Lentis Magazine, 4-2021

Een verhaal over verandering en dat wat blijft

Op 29 november werd Lentis 1995 -2020, Een levend portret in de spiegel van de tijd, in een talkshow gepresenteerd. Auteur Rense Schuurmans had een bijzondere speech die we je niet willen onthouden.

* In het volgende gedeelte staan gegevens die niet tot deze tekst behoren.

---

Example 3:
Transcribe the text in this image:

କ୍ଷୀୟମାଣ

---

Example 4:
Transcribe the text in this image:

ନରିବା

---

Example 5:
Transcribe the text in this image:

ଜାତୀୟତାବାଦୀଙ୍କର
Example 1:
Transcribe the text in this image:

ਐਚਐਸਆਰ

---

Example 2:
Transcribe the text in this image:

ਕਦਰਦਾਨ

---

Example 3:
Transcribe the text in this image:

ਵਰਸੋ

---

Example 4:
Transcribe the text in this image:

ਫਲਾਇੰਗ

Het verhaal van Dinie, Bo en Dolf

Beste mensen, In 10 minuten ga ik jullie het verhaal vertellen van Dinie, Bo en Dolf; het verhaal gaat over verandering en dat wat blijft. Het is een feit dat we steeds opnieuw moeten leren uit de voeten te kunnen met veranderende omstandigheden. Dit komt doordat de schaduw van de geschiedenis met ons meeloopt, altijd. Vaak passen we ons aan zonder het te beseffen, soms gaat het met horten en stoten, soms lukt het niet. Aan de hand van een overlijdensadvertentie ga ik uitleggen wat ik bedoel met dat de schaduw van de geschiedenis met ons meeloopt.

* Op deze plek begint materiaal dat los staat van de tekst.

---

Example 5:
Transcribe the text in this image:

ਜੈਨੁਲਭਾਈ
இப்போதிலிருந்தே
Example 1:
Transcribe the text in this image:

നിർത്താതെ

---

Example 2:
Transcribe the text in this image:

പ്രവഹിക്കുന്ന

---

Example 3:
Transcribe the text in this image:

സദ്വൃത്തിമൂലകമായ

In de krant van twee weken geleden las ik een overlijdensadvertentie. Dinie Jansen-Sanders is op 85-jarige leeftijd overleden, volgens de advertentie een lieve, zorgzame vrouw, moeder en oma. Toch het mooiste compliment voor een vrouw van die generatie. De advertentie leert ons dat Dinie vier kinderen heeft: Henk, Jannie, Sietske en Gerrit, en acht kleinkinderen: Jorn, Vigo, Mika, Vayèn, Elif, Bo, Manlee en Zoda. Henk, Jannie, Sietske en Gerrit hebben traditionele Nederlandse namen; zij zijn geboren in de jaren 50 en 60 van de vorige eeuw. De kleinkinderen zijn allemaal geboren na 1985. Hun namen roepen een associatie op met een groter geheel, het zijn wereldnamen. De verschillen in de namen van de kinderen en die van de kleinkinderen maken zichtbaar dat de tijd groter is dan het individu.

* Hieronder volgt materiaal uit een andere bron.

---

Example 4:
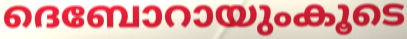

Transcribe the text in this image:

ദെബോറായുംകൂടെ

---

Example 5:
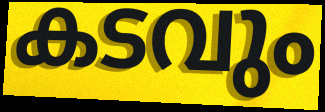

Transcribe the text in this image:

കടവും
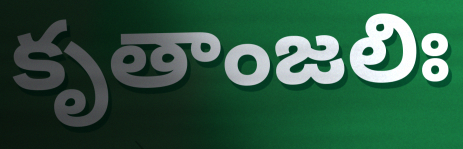
కృతాంజలిః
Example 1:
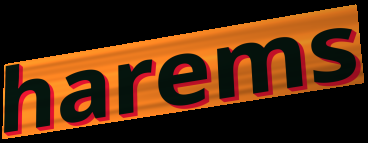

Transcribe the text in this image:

harems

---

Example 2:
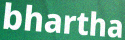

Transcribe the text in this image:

bhartha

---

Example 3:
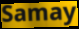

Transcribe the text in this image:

Samay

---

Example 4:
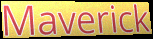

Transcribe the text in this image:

Maverick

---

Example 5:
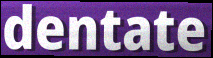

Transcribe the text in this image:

dentate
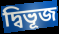
দ্বিভূজ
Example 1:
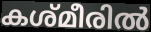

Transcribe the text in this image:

കശ്മീരിൽ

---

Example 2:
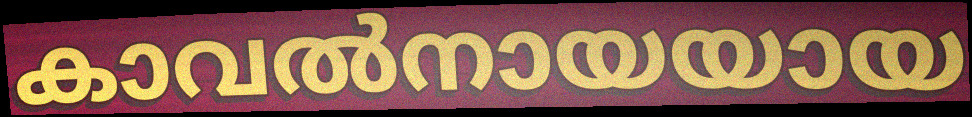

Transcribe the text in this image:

കാവൽനായയായ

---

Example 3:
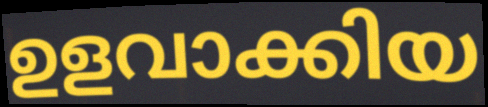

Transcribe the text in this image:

ഉളവാക്കിയ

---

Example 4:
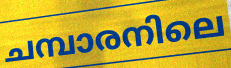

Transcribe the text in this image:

ചമ്പാരനിലെ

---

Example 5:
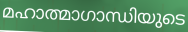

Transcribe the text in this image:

മഹാത്മാഗാന്ധിയുടെ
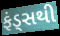
ફંડ્સથી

De kinderen van moeder Dinie: Henk, Jannie, Sietske en Gerrit zijn genoemd naar hun voorouders, ze staan in een traditie. Toen de oudste zoon Henk werd geboren werd zijn vader gefeliciteerd met de woorden ‘zie zo, nu heb je een opvolger’. Voor ouders was tot ver in de 20ste eeuw de voortzetting van de voor- en achternaam van wezenlijk belang. Bij de geboorte leek de zingeving voor het leven ook al vast te staan, namelijk: ‘doorlopen op de weg, die door de voorouders was geplaveid’. Dat de werkelijkheid voor Henk, Jannie, Sietske en Gerrit anders zou verlopen was bij hun geboorte in de jaren 50 en 60 nog niet te voorzien. Na hun middelbaar onderwijs gingen ze studeren, een Hbo-opleiding en Gerrit ging zelfs naar de universiteit, en was hiermee de eerste in de familie die dit deed. Alle vier kinderen van Dinie kregen een andere levensinvulling dan hun ouders, ze werkten in de dienstverlening, ook de meisjes, en gingen in de stad wonen, in plaats van in hun geboortedorp te blijven. Het loslaten van de traditionele vanzelfsprekendheden en ingebakken sociale verbanden was spannend voor hen en het huwelijk van Henk en Gerrit eindigde in een scheiding, ook dat was nieuw. Maar de kinderen van moeder Dinie hebben het geluk van hun generatie: ze verwerven maatschappelijk hogere posities dan hun ouders; materieel zit het hen mee en ze ervaren nog de winst van steeds meer consumeren, zonder de prijs van de te grote ecologische voetafdruk te hoeven betalen. Ze ontlopen tot op heden het brandmerk dat een oorlog voor de mens meebrengt en hun levensverwachting is hoger dan ooit eerder in Nederland het geval was.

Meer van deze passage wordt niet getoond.